* _PROBLEM_
Swap every "Casablanca" in the records below for "Rabat" and write out the lines again with nothing else changed. Leave the pictures out.

--- DATA LISTING Enclosed Below ---

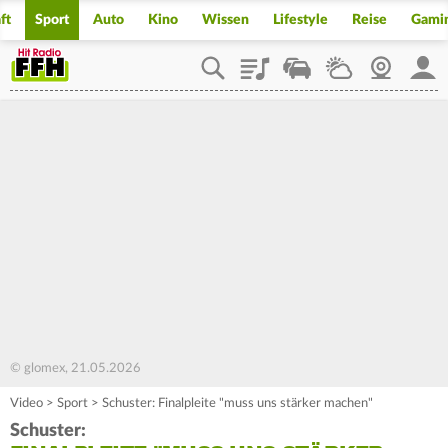
ft
Sport
Auto
Kino
Wissen
Lifestyle
Reise
Gami
Playlist
Staupilot
Wetter
Webcam
Mein
© glomex, 21.05.2026
Video
>
Sport
>
Schuster: Finalpleite "muss uns stärker machen"
Schuster:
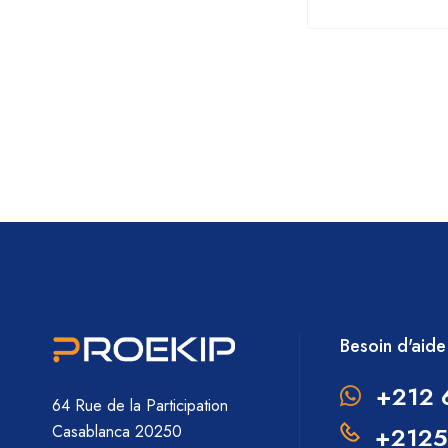
Besoin d'aide
+212 
64 Rue de la Participation
+2125
Casablanca 20250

--- End of Enclosed DATA LISTING ---

* _REPLY_
ft
Sport
Auto
Kino
Wissen
Lifestyle
Reise
Gami
Playlist
Staupilot
Wetter
Webcam
Mein
© glomex, 21.05.2026
Video
>
Sport
>
Schuster: Finalpleite "muss uns stärker machen"
Schuster:
Besoin d'aide
+212 
64 Rue de la Participation
+2125
Rabat 20250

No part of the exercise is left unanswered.